After Polish forces repelled the attack, "Belarusian trucks took some of the migrants away," while others "could still be encamped" in the nearby woods, Michalska added.
Then, at around 10 p.m. on Thursday, some 50 immigrants broke into Polish territory near the village of Mielniki, the Border Guard reported.
But "this group was detained and turned back, with the exception of an Iraqi family, a man, his pregnant wife and three children, who received first aid at our premises," Michalska said.
She added that the Iraqi family had been taken to a guarded facility where they could apply for international protection. The father of the family said he would like to stay and work in Poland, Michalska told the media.
Anna Michalska, spokeswoman for the Polish Border Guard.
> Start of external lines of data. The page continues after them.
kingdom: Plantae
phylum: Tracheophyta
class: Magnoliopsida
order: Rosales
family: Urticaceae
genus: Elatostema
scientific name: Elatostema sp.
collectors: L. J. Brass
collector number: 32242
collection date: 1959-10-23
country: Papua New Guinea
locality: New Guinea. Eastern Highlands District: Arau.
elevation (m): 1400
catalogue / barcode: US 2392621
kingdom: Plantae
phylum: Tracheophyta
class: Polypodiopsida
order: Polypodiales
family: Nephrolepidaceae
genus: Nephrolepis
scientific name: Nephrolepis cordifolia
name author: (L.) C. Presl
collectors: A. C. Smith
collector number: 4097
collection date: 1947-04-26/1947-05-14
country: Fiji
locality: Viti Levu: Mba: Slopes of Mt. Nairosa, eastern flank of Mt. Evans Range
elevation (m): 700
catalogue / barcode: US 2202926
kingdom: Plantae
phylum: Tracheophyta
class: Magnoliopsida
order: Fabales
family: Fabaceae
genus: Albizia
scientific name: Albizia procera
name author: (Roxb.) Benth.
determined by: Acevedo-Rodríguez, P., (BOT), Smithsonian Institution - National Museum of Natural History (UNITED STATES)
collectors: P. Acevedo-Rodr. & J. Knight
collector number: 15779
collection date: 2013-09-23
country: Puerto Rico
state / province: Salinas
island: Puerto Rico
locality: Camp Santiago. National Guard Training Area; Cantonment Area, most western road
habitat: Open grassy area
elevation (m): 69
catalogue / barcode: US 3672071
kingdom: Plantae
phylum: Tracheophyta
Photo: PAP/Wojciech Olkuśnik
Migrant crisis
The months-long migrant crisis on the Polish-Belarusian border has escalated in recent days, with Poland, the European Union and its member states, as well as NATO and the United States accusing Belarusian leader Alexander Lukashenko of orchestrating the standoff in retaliation for Western sanctions against his regime.
Lukashenko has denied luring vulnerable people, including Kurds from the Middle East, with the false promise of easy access to the EU and sending them across the bloc's border.
Polish lawmakers on Wednesday backed a government plan to strengthen the country's borders amid the migrant crisis on its frontier with Belarus.
Prosecutors this week opened an investigation into an attack on Polish border guards, police officers and soldiers staged from across the border with Belarus by rock-throwing assailants, Poland's police chief told reporters.